-- PROBLEM DETAILS --
From the records below, find each line with the string "finding" and copy it.

-- RECORDED INFORMATION --
=== Section Start ===
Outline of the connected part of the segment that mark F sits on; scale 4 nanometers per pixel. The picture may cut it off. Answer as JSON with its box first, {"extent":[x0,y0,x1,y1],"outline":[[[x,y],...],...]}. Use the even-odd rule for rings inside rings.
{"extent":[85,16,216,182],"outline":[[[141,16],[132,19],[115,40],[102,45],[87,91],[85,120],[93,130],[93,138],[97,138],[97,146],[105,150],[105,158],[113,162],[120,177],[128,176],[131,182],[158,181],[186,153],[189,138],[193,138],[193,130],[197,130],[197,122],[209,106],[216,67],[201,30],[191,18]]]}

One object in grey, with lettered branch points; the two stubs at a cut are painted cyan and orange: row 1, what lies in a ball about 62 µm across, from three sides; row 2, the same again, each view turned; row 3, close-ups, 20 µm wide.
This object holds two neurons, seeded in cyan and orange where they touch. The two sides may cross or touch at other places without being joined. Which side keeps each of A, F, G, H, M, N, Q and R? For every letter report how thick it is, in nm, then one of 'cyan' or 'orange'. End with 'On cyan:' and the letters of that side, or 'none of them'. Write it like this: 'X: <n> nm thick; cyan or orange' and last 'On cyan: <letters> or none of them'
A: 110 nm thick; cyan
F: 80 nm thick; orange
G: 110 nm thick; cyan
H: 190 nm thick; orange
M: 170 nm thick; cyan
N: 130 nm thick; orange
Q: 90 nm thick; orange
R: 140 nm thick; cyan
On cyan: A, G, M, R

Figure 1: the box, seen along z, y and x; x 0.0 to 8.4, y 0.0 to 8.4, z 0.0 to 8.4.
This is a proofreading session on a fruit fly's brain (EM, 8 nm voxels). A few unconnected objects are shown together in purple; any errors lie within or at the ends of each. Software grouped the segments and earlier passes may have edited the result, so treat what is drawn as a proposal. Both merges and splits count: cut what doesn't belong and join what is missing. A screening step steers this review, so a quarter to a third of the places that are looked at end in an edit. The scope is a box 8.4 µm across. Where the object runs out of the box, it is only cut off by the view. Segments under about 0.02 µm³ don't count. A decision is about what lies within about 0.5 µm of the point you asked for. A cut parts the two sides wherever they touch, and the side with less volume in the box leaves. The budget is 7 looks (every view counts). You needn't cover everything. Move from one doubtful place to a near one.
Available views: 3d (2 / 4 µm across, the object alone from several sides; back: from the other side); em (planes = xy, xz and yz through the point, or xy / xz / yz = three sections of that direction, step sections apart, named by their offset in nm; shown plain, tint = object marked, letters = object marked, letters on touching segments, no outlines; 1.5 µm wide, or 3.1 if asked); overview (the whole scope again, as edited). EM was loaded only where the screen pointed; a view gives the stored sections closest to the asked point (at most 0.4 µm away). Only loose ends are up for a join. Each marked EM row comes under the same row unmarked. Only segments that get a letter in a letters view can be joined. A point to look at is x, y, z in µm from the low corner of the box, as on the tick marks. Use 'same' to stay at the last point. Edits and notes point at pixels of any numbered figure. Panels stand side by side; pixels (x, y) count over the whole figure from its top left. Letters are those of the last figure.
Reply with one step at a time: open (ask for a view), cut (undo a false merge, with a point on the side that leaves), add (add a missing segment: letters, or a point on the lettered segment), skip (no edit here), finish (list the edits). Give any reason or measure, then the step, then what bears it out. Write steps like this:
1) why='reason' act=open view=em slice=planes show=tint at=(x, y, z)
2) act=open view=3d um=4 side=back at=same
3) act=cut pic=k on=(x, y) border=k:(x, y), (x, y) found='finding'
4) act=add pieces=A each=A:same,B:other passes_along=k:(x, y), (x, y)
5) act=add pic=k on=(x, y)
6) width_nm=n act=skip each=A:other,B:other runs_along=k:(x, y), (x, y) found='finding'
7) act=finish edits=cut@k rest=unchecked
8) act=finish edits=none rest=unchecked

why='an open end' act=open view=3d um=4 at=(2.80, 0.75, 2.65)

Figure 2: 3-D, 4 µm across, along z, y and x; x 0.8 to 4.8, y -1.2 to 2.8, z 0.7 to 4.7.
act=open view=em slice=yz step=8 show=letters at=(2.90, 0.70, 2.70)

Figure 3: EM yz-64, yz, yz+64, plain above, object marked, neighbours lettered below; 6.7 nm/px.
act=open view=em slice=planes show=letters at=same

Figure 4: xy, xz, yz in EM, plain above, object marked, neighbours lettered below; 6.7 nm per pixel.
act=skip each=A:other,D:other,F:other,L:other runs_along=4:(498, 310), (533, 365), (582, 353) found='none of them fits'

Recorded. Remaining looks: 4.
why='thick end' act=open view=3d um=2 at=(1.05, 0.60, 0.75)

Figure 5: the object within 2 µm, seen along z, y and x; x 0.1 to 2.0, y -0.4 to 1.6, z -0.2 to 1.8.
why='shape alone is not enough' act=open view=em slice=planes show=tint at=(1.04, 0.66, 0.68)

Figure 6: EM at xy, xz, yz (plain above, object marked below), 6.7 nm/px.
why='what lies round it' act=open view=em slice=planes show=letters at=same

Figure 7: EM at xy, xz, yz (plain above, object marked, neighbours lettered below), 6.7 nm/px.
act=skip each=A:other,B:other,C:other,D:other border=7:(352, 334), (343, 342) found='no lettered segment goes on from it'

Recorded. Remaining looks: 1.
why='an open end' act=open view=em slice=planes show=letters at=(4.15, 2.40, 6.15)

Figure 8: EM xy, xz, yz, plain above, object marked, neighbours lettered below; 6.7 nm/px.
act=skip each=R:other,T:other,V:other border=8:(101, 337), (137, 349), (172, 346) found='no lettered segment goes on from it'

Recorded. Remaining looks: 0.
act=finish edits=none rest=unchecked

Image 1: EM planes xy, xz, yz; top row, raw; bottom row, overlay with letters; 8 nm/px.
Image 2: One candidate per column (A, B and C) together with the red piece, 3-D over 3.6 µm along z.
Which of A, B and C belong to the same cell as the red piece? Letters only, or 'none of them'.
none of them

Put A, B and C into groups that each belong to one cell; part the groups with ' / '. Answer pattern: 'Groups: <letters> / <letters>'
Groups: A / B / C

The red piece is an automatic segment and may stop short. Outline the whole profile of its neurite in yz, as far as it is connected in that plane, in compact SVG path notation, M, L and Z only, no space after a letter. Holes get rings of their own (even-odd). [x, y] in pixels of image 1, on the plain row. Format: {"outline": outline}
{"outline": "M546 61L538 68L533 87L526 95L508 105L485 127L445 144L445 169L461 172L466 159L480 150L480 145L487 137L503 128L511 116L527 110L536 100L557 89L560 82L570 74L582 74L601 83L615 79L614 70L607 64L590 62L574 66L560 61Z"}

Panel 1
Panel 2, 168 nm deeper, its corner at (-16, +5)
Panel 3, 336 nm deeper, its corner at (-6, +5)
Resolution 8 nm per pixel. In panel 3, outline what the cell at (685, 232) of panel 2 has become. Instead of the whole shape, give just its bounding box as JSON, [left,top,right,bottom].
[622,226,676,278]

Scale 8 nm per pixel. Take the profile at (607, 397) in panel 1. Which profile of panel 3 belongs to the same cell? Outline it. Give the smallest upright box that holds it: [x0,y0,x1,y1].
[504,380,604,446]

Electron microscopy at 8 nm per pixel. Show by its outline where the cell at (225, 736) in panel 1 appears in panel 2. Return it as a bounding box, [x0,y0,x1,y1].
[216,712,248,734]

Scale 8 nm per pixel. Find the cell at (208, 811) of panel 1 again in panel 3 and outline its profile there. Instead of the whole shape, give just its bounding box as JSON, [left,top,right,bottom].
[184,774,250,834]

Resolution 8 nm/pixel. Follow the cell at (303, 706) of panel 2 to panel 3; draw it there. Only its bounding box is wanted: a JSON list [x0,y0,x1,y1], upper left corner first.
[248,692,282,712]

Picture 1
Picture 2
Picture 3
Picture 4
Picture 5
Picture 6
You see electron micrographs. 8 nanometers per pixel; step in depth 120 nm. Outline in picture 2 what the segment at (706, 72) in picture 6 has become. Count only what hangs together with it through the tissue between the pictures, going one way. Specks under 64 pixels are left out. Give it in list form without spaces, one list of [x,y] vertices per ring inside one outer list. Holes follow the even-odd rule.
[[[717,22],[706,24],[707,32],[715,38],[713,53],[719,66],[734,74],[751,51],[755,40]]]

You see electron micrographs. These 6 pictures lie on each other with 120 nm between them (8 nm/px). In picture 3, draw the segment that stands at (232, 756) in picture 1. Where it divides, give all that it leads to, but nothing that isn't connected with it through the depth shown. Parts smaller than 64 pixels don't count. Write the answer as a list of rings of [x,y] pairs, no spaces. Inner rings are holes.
=== Section End ===
-- RESPONSE TO THIS TASK --
3) act=cut pic=k on=(x, y) border=k:(x, y), (x, y) found='finding'
6) width_nm=n act=skip each=A:other,B:other runs_along=k:(x, y), (x, y) found='finding'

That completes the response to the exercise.